Samedi 5 juin, sur le circuit Fuji Speedway au Japon, Toyota a engagé sa GR Corolla H2 Concept #32 dans la troisième manche de l’ENEOS Super Taikyu Series 2026. Pour la première fois, une voiture de course utilise une pompe à hydrogène liquide dotée d’un moteur supraconducteur, technologie qui exploite le froid extrême du carburant pour fonctionner sans résistance électrique.
Le départ a été donné samedi 5 juin sur le Fuji Speedway, au pied du mont Fuji. Parmi les concurrents des 24 Heures de Fuji, épreuve d’endurance parmi les plus exigeantes du calendrier japonais, une machine retient l’attention : la GR Corolla H2 Concept #32. Toyota Gazoo Racing y expérimente une pompe à hydrogène liquide supraconductrice, exploit qui n’avait encore jamais été tenté en compétition automobile.
Une pompe refroidie par le carburant lui-même
L’hydrogène liquide est stocké à une température de -253 °C. Un froid polaire qui crée, de fait, les conditions nécessaires à la supraconductivité. Plutôt que d’utiliser un moteur de pompe conventionnel placé au-dessus du réservoir, les ingénieurs de Toyota ont conçu un moteur supraconducteur fonctionnant directement dans un environnement cryogénique. L’ensemble du groupe de pompage a ainsi migré vers l’intérieur du réservoir, libérant un volume précieux.
Résultat : la capacité du réservoir passe de 220 à 300 litres, soit un gain supérieur à 30 % par rapport à la configuration utilisée lors des dernières courses de la saison 2025 du Super Taikyu. Le déplacement du moteur vers le bas du châssis abaisse aussi le centre de gravité du véhicule, une modification dont Toyota attend une amélioration des performances dynamiques en piste. L’architecture retenue élimine par ailleurs les contraintes liées à un moteur externe, simplifiant la conception globale du système de carburant.
La transmission automatique directe fait ses débuts à l’hydrogène
L’épreuve de Fuji associe pour la première fois la transmission automatique directe (DAT) à un moteur à hydrogène. Développée pour atteindre ou dépasser la rapidité d’une boîte manuelle, la DAT permet aux pilotes de se concentrer exclusivement sur les trajectoires et le freinage, sans avoir à gérer les passages de vitesses. Apparue sur la GR Corolla 2026 de série, la transmission n’avait jusqu’alors jamais équipé un véhicule fonctionnant à l’hydrogène. L’utilisation en endurance constitue un test rigoureux de fiabilité, les 24 Heures soumettant chaque composant à des sollicitations extrêmes.

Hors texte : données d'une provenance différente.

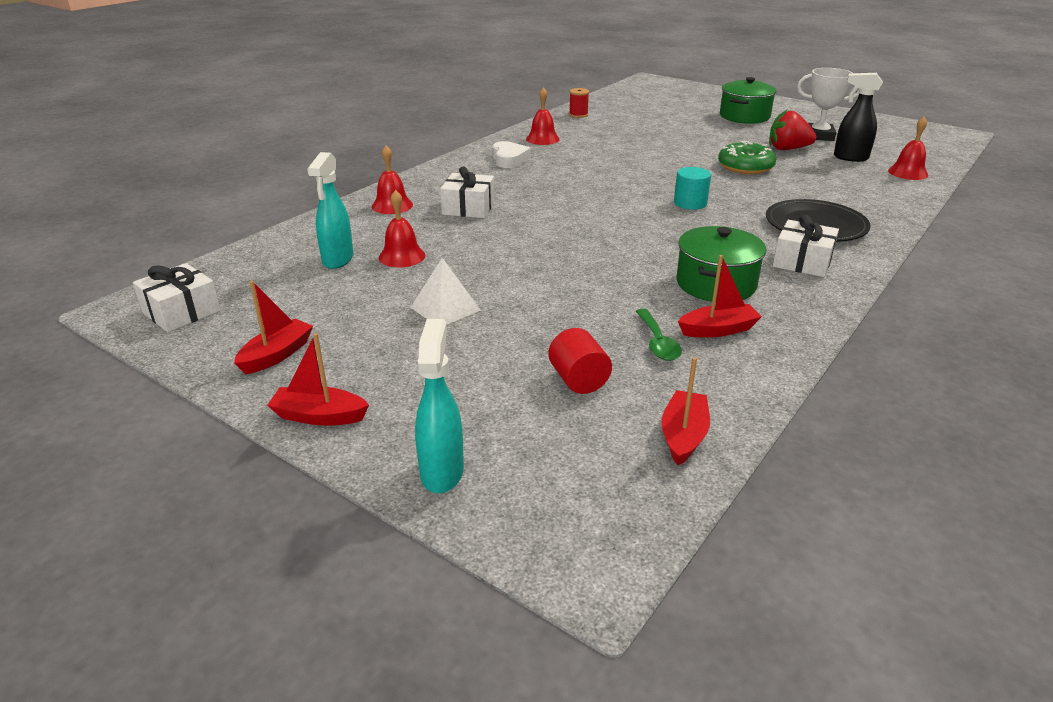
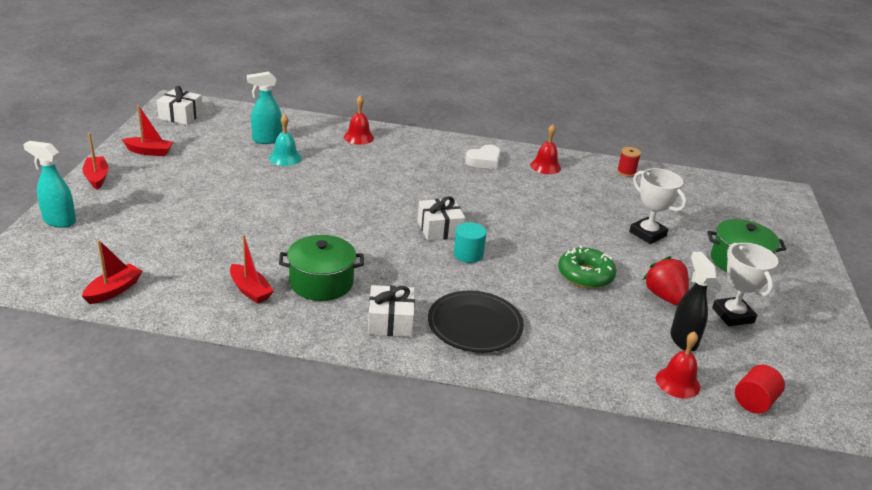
camera: 60 degrees right, 0 degrees up
red bell [379,190,426,267] -> turquoise bell [269,114,302,166]
white pyramid [410,258,481,325] -> none
turquoise spray bottle [415,319,464,493] -> turquoise spray bottle turned 135 degrees counterclockwise [23,141,76,228]
white gift [440,166,495,218] -> white gift moved to [418,196,465,241]
red cylinder [548,328,612,394] -> red cylinder moved to [735,365,785,413]
green spoon [636,309,682,361] -> none
red boat [662,357,710,466] -> red boat turned 45 degrees counterclockwise [82,240,142,304]
none -> white trophy [629,168,687,244]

Fuji, laboratoire de la décarbonation depuis 2023
Toyota a présenté la GR Corolla à hydrogène liquide pour la première fois lors des 24 Heures de Fuji en 2023. Depuis, la plateforme a connu des évolutions progressives, rythmées par le calendrier sportif. La transition de l’hydrogène gazeux vers le liquide a constitué une première étape, suivie de la mise au point de technologies de combustion haute performance. Les ingénieurs ont ensuite travaillé à la conception de pompes capables de fonctionner en continu à pleine puissance, condition indispensable pour la compétition.
La pompe supraconductrice avait été dévoilée lors de la dernière manche de la Super Taikyu Series 2025, avant son engagement effectif en course le week-end du 5 juin. Chaque itération bénéficie du retour d’expérience accumulé en conditions réelles, loin des simulations de laboratoire. Le constructeur nippon inscrit la démarche dans une stratégie multi-voies visant la neutralité carbone, où l’hydrogène côtoie l’électrique et les carburants synthétiques.
« En perfectionnant ses voitures dans les conditions extrêmes de la compétition automobile, Toyota continue de repousser les limites du potentiel des automobiles », indique le communiqué officiel. La GR Corolla H2 Concept témoigne d’une approche où la piste sert de juge de paix pour les innovations destinées, à terme, à la route.